_INFORMATION GIVEN:_
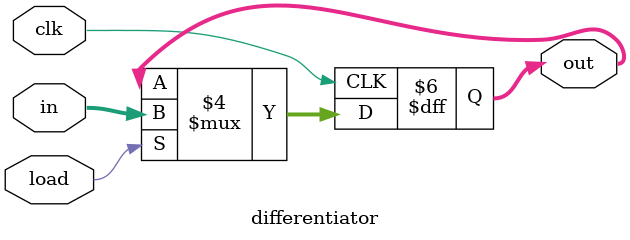
<source format=v>
module differentiator( clk, load, in, out );
input wire clk;
input wire load;
input wire [ 9: 0 ] in;
output reg [ 9: 0 ] out;

initial
    out <= 10'b0;

always @( posedge clk ) begin
    if ( load == 1'b1 ) begin
        out <= in;
    end
end

endmodule

</source>
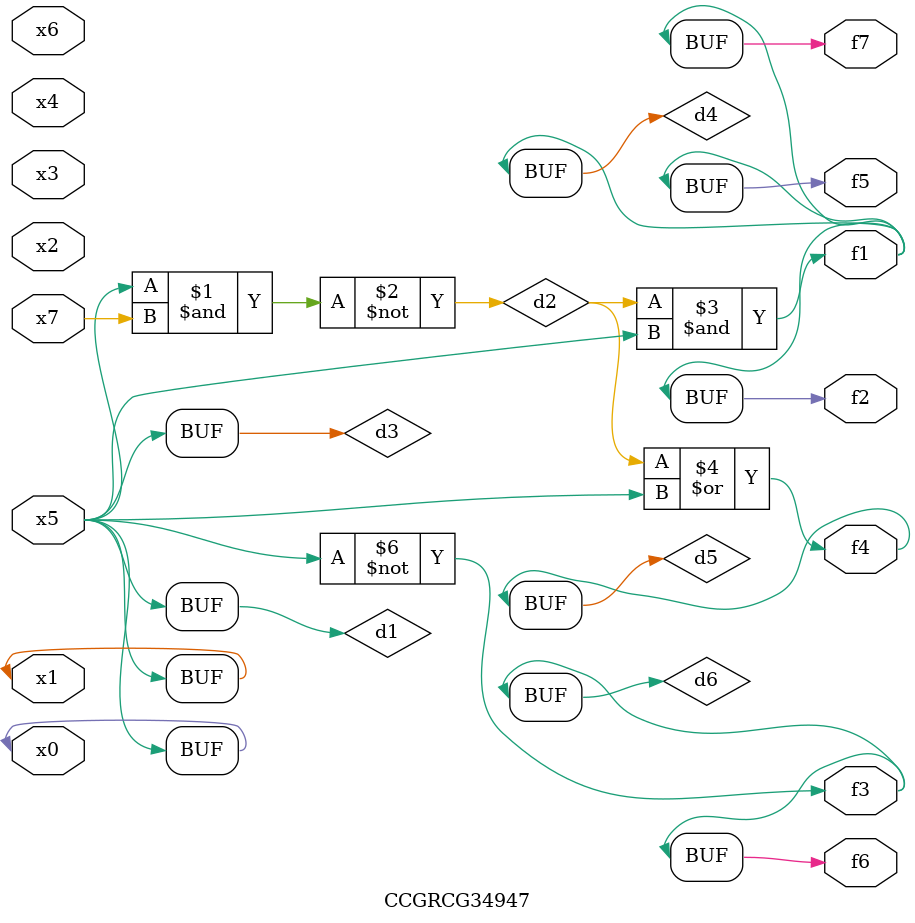
<source format=v>
module CCGRCG34947(
	input x0, x1, x2, x3, x4, x5, x6, x7,
	output f1, f2, f3, f4, f5, f6, f7
);

	wire d1, d2, d3, d4, d5, d6;

	buf (d1, x0, x5);
	nand (d2, x5, x7);
	buf (d3, x0, x1);
	and (d4, d2, d3);
	or (d5, d2, d3);
	nor (d6, d1, d3);
	assign f1 = d4;
	assign f2 = d4;
	assign f3 = d6;
	assign f4 = d5;
	assign f5 = d4;
	assign f6 = d6;
	assign f7 = d4;
endmodule

</source>
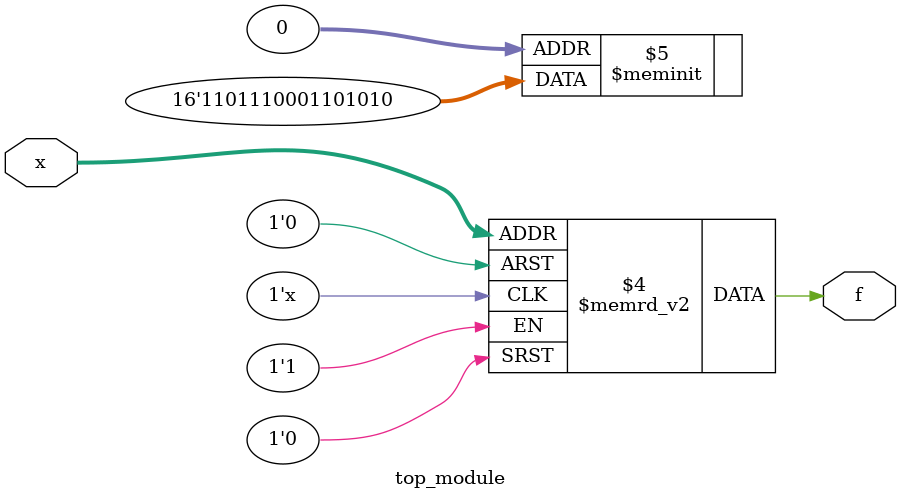
<source format=sv>
module top_module (
    input [4:1] x,
    output logic f
);

always_comb begin
    case (x)
        4'b0001, 4'b0011, 4'b1011, 4'b1111: f = 1'b1;
        4'b0101, 4'b0110, 4'b1010, 4'b1100, 4'b1110: f = 1'b1; // Don't care conditions
        default: f = 1'b0;
    endcase
end

endmodule

</source>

_AIM OF THE TASK:_
Filter on the word "assign": copy each matching line from the entries above.

_YOUR SOLUTION:_
	assign f1 = d4;
	assign f2 = d4;
	assign f3 = d6;
	assign f4 = d5;
	assign f5 = d4;
	assign f6 = d6;
	assign f7 = d4;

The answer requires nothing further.